A história de uma mão - Continuação.


Em 633, Osvaldo formou um pequeno, porém, eficaz exército e venceu em 634 a famosa batalha de Havenfield, onde derrotou o conquistador Cadwallon, o que lhe permitiu assumir legitimamente o trono da Northúmbria novamente unificada.

Santo Osvaldo
Logo que Osvaldo se estabelecera no trono, quis tornar cristão todo o povo. Construíam-se igrejas, mosteiros, cemitérios, asilos e creches, ensinavam-se as letras, davam-se esmolas e fazia-se justiça, sem fazer distinção entre ricos e pobres. O reino prosperava, mas não sem luta. Com frequência Osvaldo se via obrigado a mandar tropas para manter longe os pagãos que cobiçavam aquelas terras.
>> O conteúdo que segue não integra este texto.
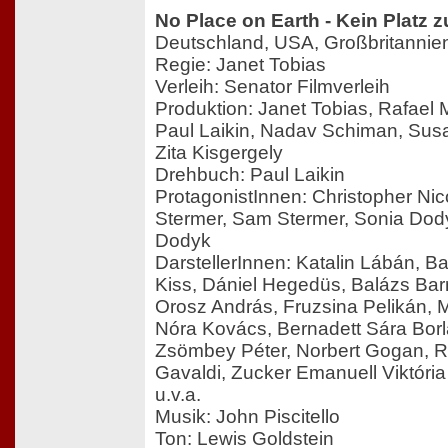
No Place on Earth - Kein Platz
Deutschland, USA, Großbritannie
Regie: Janet Tobias
Verleih: Senator Filmverleih
Produktion: Janet Tobias, Rafael
Paul Laikin, Nadav Schiman, Susa
Zita Kisgergely
Drehbuch: Paul Laikin
ProtagonistInnen: Christopher Nic
Stermer, Sam Stermer, Sonia Dod
Dodyk
DarstellerInnen: Katalin Lábán, B
Kiss, Dániel Hegedüs, Balázs Bar
Orosz András, Fruzsina Pelikán, Mi
Nóra Kovács, Bernadett Sára Borl
Zsömbey Péter, Norbert Gogan, 
Gavaldi, Zucker Emanuell Viktória 
u.v.a.
Musik: John Piscitello
Ton: Lewis Goldstein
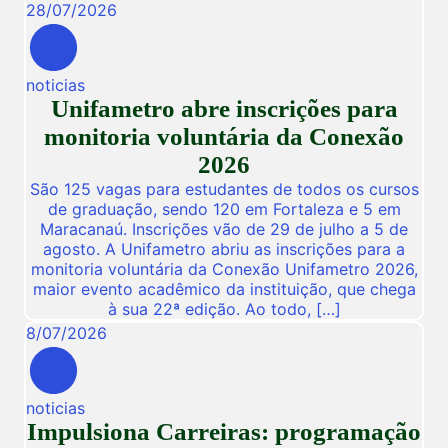
28
/
07
/
2026
noticias
Unifametro abre inscrições para
monitoria voluntária da Conexão
2026
São 125 vagas para estudantes de todos os cursos
de graduação, sendo 120 em Fortaleza e 5 em
Maracanaú. Inscrições vão de 29 de julho a 5 de
agosto. A Unifametro abriu as inscrições para a
monitoria voluntária da Conexão Unifametro 2026,
maior evento acadêmico da instituição, que chega
à sua 22ª edição. Ao todo, […]
8
/
07
/
2026
noticias
Impulsiona Carreiras: programação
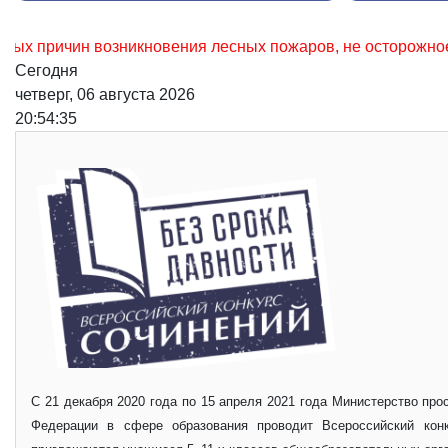
 лесных пожаров, не осторожное обращение с огнем местно
Сегодня
четверг, 06 августа 2026
20:54:37
С 21 декабря 2020 года по 15 апреля 2021 года Министерство пр
Федерации в сфере образования проводит Всероссийский кон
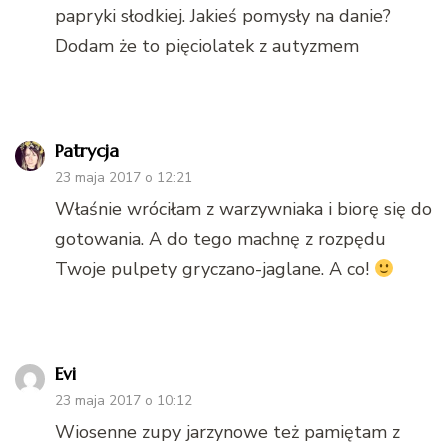
papryki słodkiej. Jakieś pomysły na danie?
Dodam że to pięciolatek z autyzmem
Patrycja
23 maja 2017 o 12:21
Właśnie wróciłam z warzywniaka i biorę się do
gotowania. A do tego machnę z rozpędu
Twoje pulpety gryczano-jaglane. A co!
Evi
23 maja 2017 o 10:12
Wiosenne zupy jarzynowe też pamiętam z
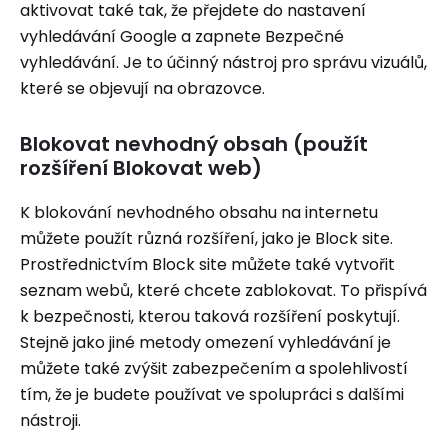
aktivovat také tak, že přejdete do nastavení
vyhledávání Google a zapnete Bezpečné
vyhledávání. Je to účinný nástroj pro správu vizuálů,
které se objevují na obrazovce.
Blokovat nevhodný obsah (použít
rozšíření Blokovat web)
K blokování nevhodného obsahu na internetu
můžete použít různá rozšíření, jako je Block site.
Prostřednictvím Block site můžete také vytvořit
seznam webů, které chcete zablokovat. To přispívá
k bezpečnosti, kterou taková rozšíření poskytují.
Stejně jako jiné metody omezení vyhledávání je
můžete také zvýšit zabezpečením a spolehlivostí
tím, že je budete používat ve spolupráci s dalšími
nástroji.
Após 8 anos de reinado, morre Santo Osvaldo, sucumbido em batalha contra os pagãos mércios ajudados pelos britânicos de Powys, na batalha de Maserfield, em um lugar geralmente identificado como Oswestry, que quer dizer ‘Árvore de Osvaldo’ pois uma antiga história conta que após sua morte nascera uma árvore no local onde sua mão direita tocou o solo.

E a história da mão? Que mão é essa?

Essa mão ornada por braceletes de prata e anéis preciosos que indicavam a dignidade real. A mão que empunhou a espada, a mão que com o cetro do poder dominou e fez batizar gente de quatro nações: bretões, pictos, escoceses e ingleses. A mão que dava esmolas com tamanha liberalidade que em ocasião da páscoa o bispo São Aidano ao segurá-la elogiou-a dizendo: “Que jamais essa mão se altere!”. Tal voto realizou-se e desde 5 de agosto de 642, dia em que batalhando morreu Santo Osvaldo, sua mão se conserva incorrupta. Seu corpo foi desmembrado pelos pagãos em seu ódio, sua cabeça foi enterrada junto ao corpo, também incorrupto de São Cuthbert de Lindisfarena, e sua mão se encontra na capela de um mosteiro beneditino em Peterborough. Sua história chegou até nós através de São Beda o venerável.

      Mas, o que tenho a ver eu, no século XXI, com um rei saxão do século VII?

Ambos temos que lutar contra o paganismo que ainda subsiste. As circunstâncias mudaram, o inimigo adotou uma forma às vezes velada, outras vezes declaradas, de atacar e menos prezar os costumes da moral cristã. No mundo onde se fala de liberdade para "tudo", infelizmente não se sente liberdade de praticar o bem. Nas rodas de "amigos", conta-se vantagem: quem soube mentir, quem foi desonesto, em suma, quem foi mau. As consequências desta “nova moral”, sobre veem nos acontecimentos noticiados todos os dias pela mídia: violências, assassinatos, maldades de todos os gêneros.  


Vamos pedir a Santo Osvaldo, que nossa mão seja firme como a dele e nunca desanime perante obstáculos que possam aparecer.